Businessman Da Gama Rose is laying claim to the land. His lawyer Cecil Miller has obtained orders blocking further development of the land but the occupiers have previously disregarded the directive of the court to keep off the land.
The High Court on Monday directed the officer commanding Langata police division to enforce the court order barring any activity on the disputed land.
The court had on September 3 directed that any development or transactions on the land be halted until the petition filed by Da Gama Rose is heard and determined.

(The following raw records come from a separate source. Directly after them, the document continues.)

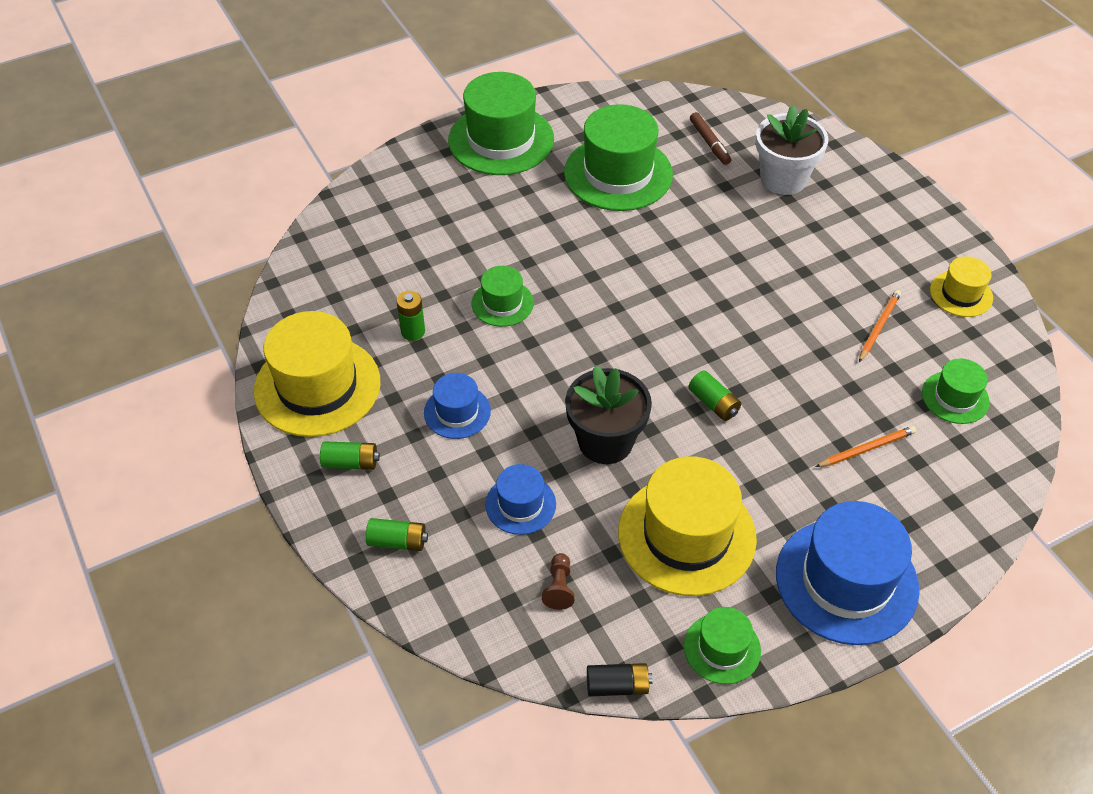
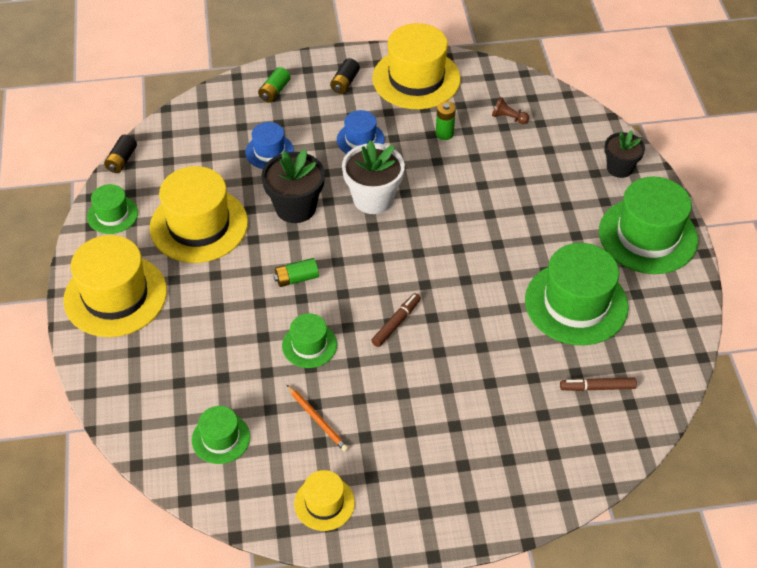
camera: 110 degrees right, 0 degrees up
(351, 463) = (345, 82): green battery -> black battery
(410, 174) = (619, 168): none -> black flower pot
(502, 303) = (451, 187): green hat -> green hat (309, 345)
(559, 587) = (200, 153): brown pawn -> brown pawn (508, 118)
(723, 299) = (396, 323): none -> brown marker
(783, 179) = (526, 427): white flower pot -> white flower pot (373, 199)
(846, 581) = (115, 295): blue hat -> yellow hat
(866, 448) = (207, 355): orange pencil -> none

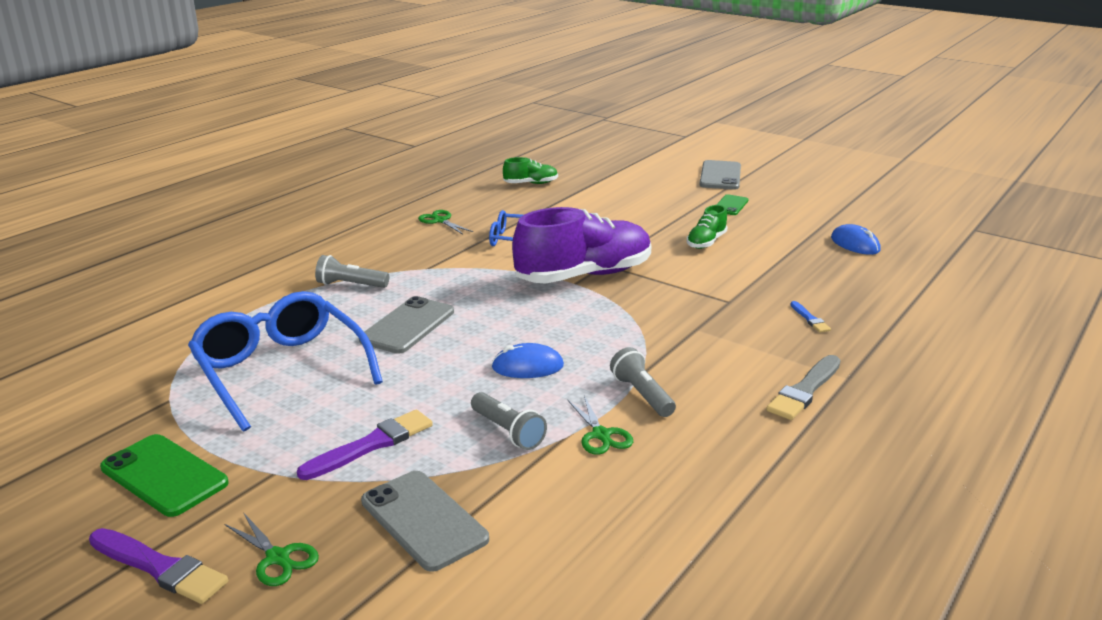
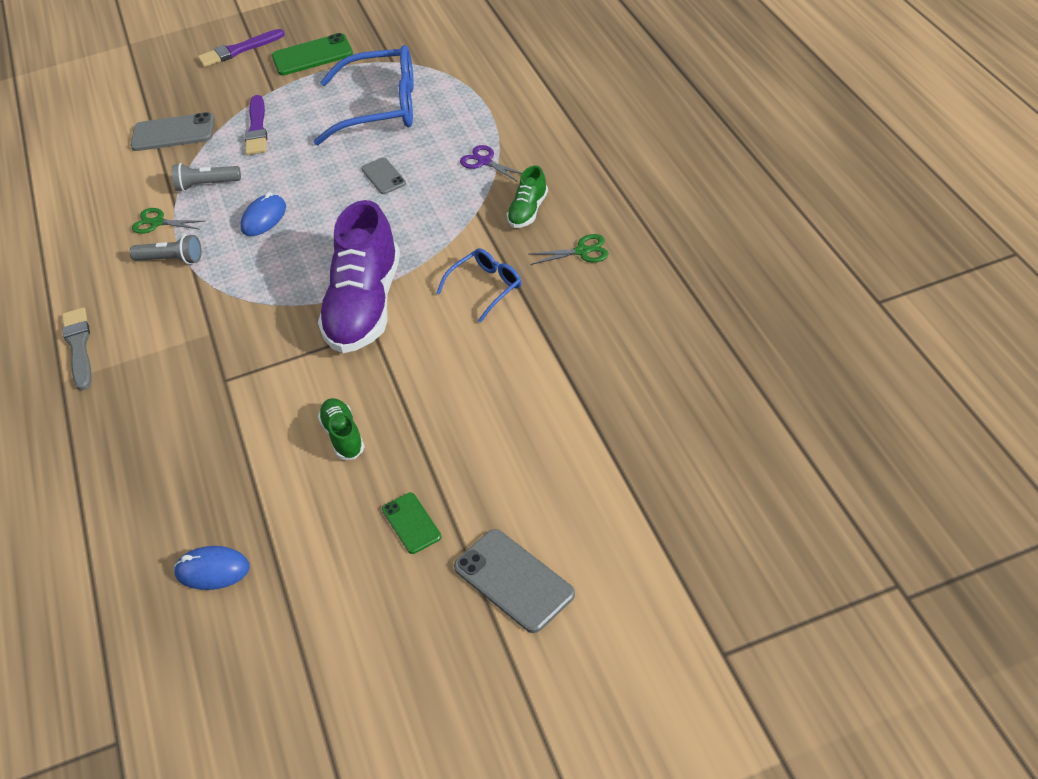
camera: 130 degrees right, 20 degrees up
(278, 557) = (203, 83): green scissors -> none
(350, 285) = (484, 162): grey flashlight -> purple scissors
(407, 326) = (383, 176): grey phone -> grey phone, size x0.60
(531, 183) = (639, 363): green shoe -> green shoe (528, 211)
(809, 319) = (144, 417): blue brush -> none

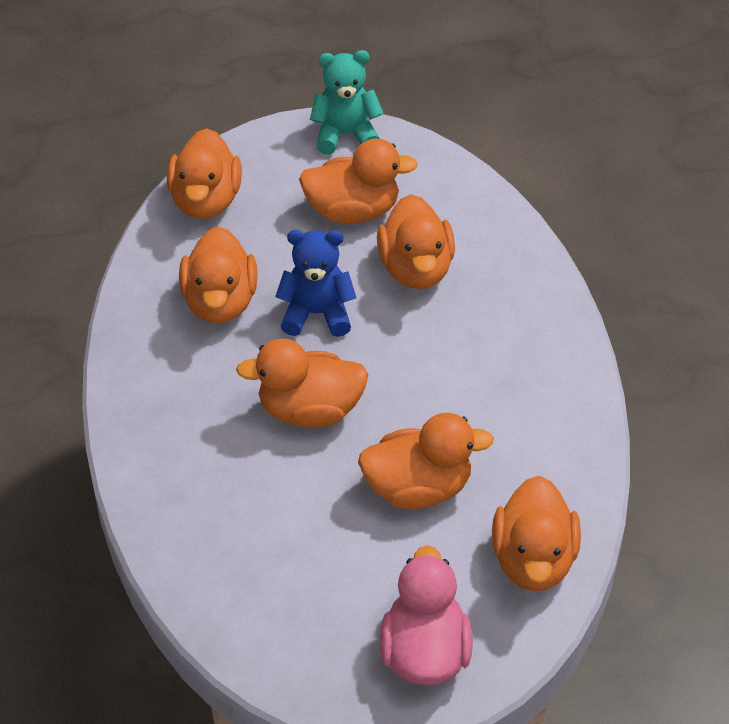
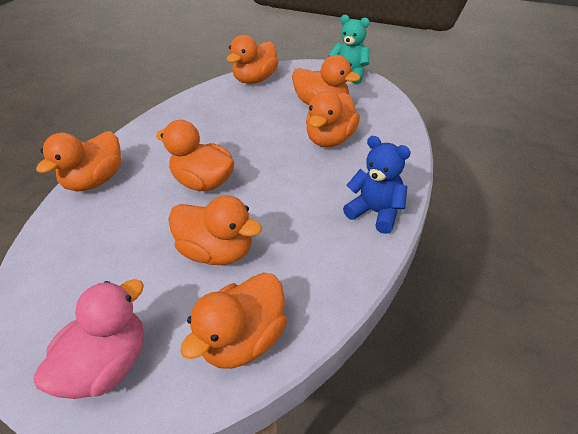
camera: 35 degrees right, 5 degrees down
(220, 302) = (216, 119): orange duck -> orange duck (95, 181)
(317, 314) = (256, 140): blue teddy bear -> blue teddy bear (375, 212)

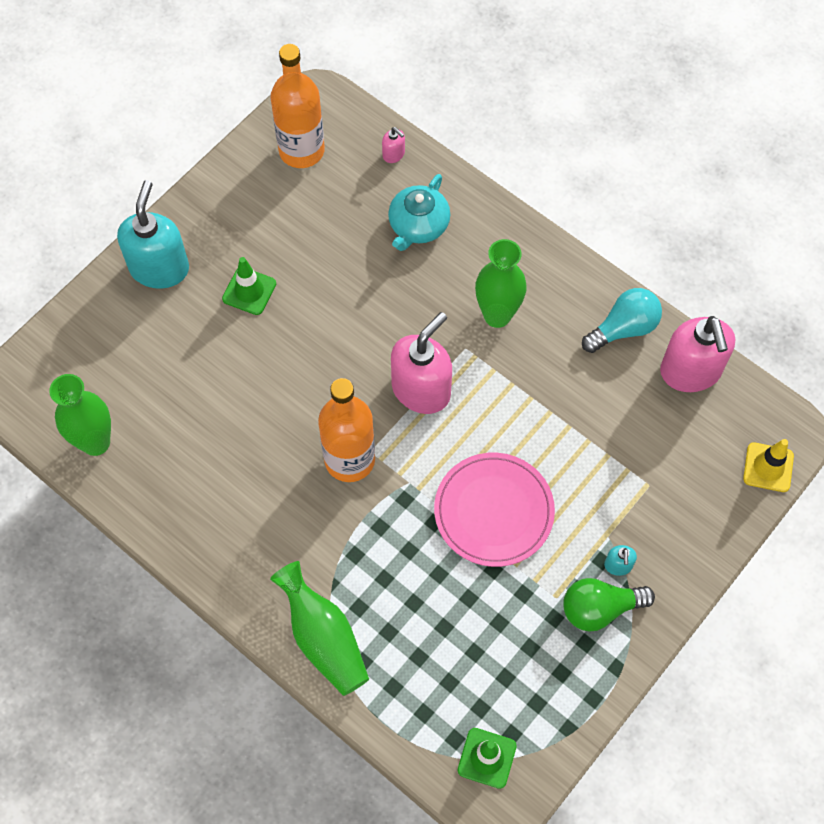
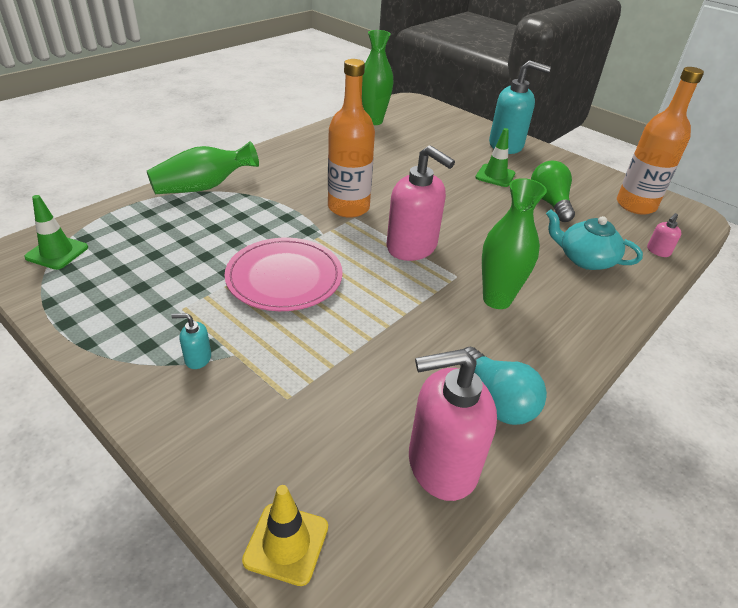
camera: 90 degrees right, 25 degrees down
(600, 608) = (156, 338): green light bulb -> green light bulb (549, 203)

The Ministry of Lands, through their legal representative, however accused Da Gama Rose of engaging in “sideshows” and insisted that the matter proceed to a full hearing.
The Ministry through Deputy Chief Lands Registrar Geoffrey Swanya Birundu has identified Telesource as the registered owner of the land.
The National Land Commission, in a letter dated May 10, 2013, however identified Da Gama Rose as the rightful owner of the property.
Da Gama Rose claims to have purchased the land through his company Muchanga Investments Limited in 1982 at Sh1.2 million from Arnold Bradley.
Telesource on the other hand is said to have purchased the land from a John Kamau Mugo in 2005. Mugo has been enjoined in the suit and is expected to give testimony on how he acquired the land.
Da Gama Rose’s relative had to be accorded security on Monday after rowdy youths attacked him calling him a foreigner and demanding that his family stay off the controversial piece of property.